# Passage provided
Worst-case cost: $O (B) + O (n / B) + O (B)$ . With $B = \sqrt{n}$ this is $O (\sqrt{n})$ .

  Query complexity analysis:

  +--+--+--+--+--+--+--+--+--+--+--+--+--+--+--+--+
  |  |##|  full blocks (at most sqrt(n))  |##|  |  |
  +--+--+--+--+--+--+--+--+--+--+--+--+--+--+--+--+
       ^                                    ^
    partial                              partial
    (<= B elts)                         (<= B elts)

  Total = O(B) + O(n/B) + O(B) = O(B + n/B)
  Minimized when B = sqrt(n):  O(sqrt(n))

Step 3 -- Point update: set $a [5] = 1$

  Old a[5] = 9.  New a[5] = 1.  Difference = 1 - 9 = -8.
  block_id = 5 / 4 = 1.
  block[1] += -8  =>  22 - 8 = 14.
  a[5] = 1.

  After update:
         +---+---+---+---+---+---+---+---+---+---+---+---+---+---+---+---+
  a[]:   | 3 | 1 | 4 | 1 | 5 | 1 | 2 | 6 | 5 | 3 | 5 | 8 | 9 | 7 | 9 | 3 |
         +---+---+---+---+---+---+---+---+---+---+---+---+---+---+---+---+
         | block 0       | block 1       | block 2       | block 3       |
         | sum = 9       | sum = 14      | sum = 21      | sum = 28      |
                                ^
                              updated

  Cost: O(1)

# Available data

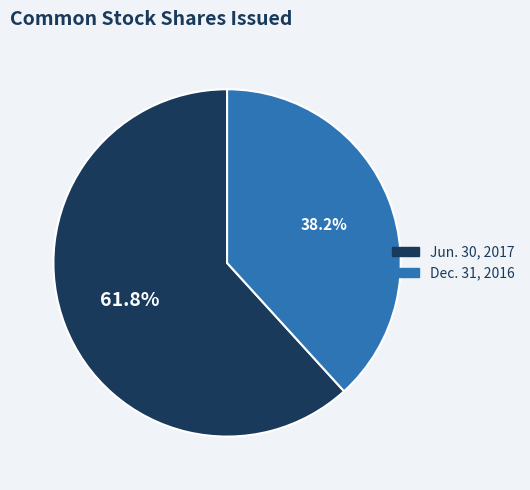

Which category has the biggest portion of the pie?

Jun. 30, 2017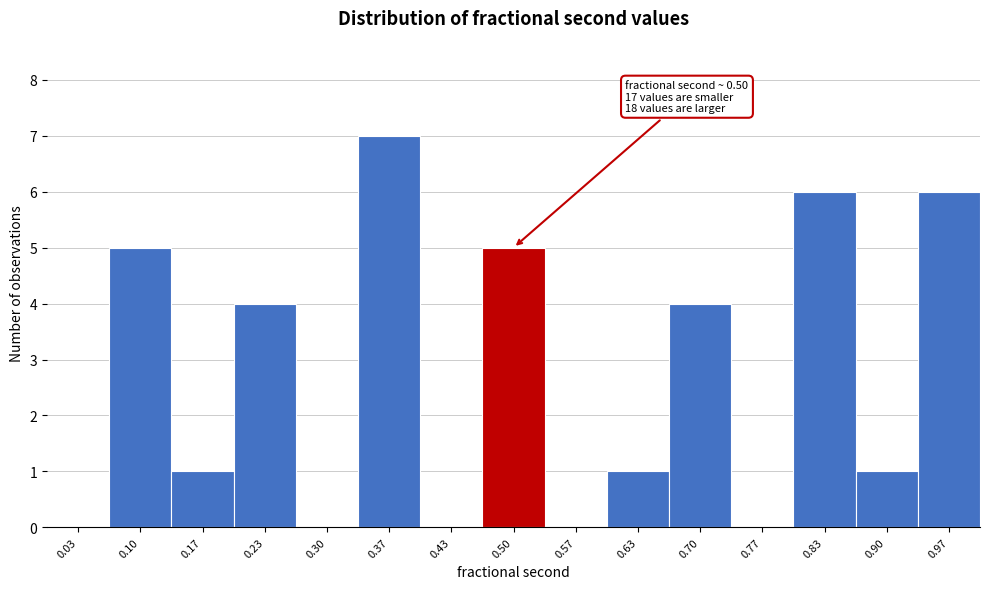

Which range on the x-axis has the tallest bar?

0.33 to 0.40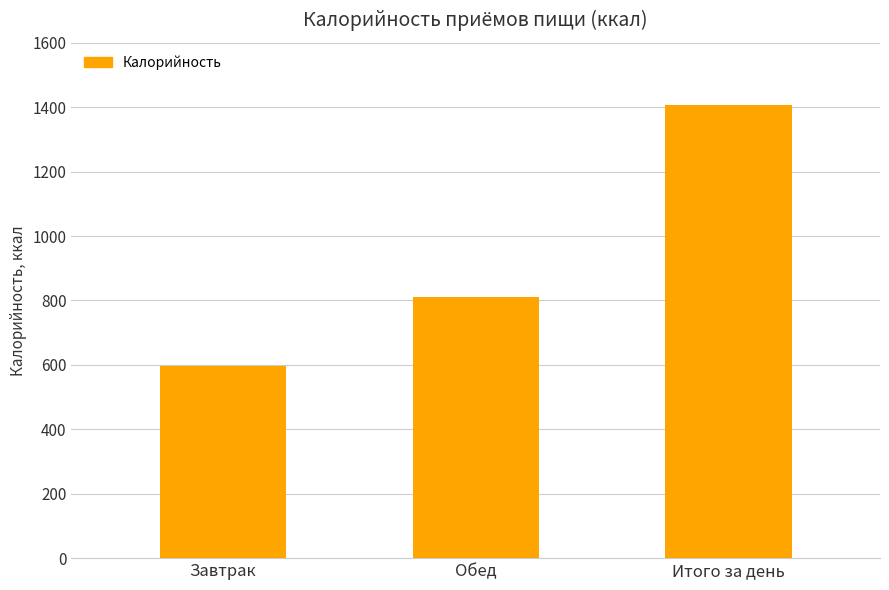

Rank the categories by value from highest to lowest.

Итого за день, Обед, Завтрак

# Task statement
Pick up the square-root decomposition walkthrough above the records and continue it from the point where it stops.

# Exercise response
Step 4 -- Query after update: sum( $l = 4$ , $r = 7$ )

  l and r are both in block 1.  Same-block case: just scan.

  a[4] + a[5] + a[6] + a[7] = 5 + 1 + 2 + 6 = 14
  (Matches the updated block[1] = 14.)

  Cost: O(B) = O(sqrt(n))

2.4 The Invariant

  +--------------------------------------------------------------+
  | INVARIANT: block[b] always stores the aggregate (sum / min / |
  | max) of the elements a[b*B .. min((b+1)*B-1, n-1)].         |
  |                                                              |
  | - Point update maintains this in O(1) for sum (O(B) for     |
  |   min/max, since you must rescan the block).                 |
  | - Range query decomposes [l,r] into at most O(sqrt(n))       |
  |   blocks plus two partial tails of O(sqrt(n)) elements each. |
  +--------------------------------------------------------------+

Every operation preserves the invariant. Build sets it. Point update restores it by adjusting a single block. Queries rely on it to skip full blocks.

2.5 When to Reach for This

Trigger phrases in problem statements:

"range queries + updates" with $n, q \leq 2 \times 10^{5}$ -- sqrt decomp is the simplest solution.
" $O (\sqrt{n})$ per query acceptable" -- you see the constraint math working out.
The aggregate operation is "too complex for segment tree" -- e.g., maintaining a sorted order per block, mode queries, or count-distinct queries.

Counter-examples (when sqrt decomp is NOT the right tool):

You need $O (\log n)$ per operation -- use a segment tree or BIT instead.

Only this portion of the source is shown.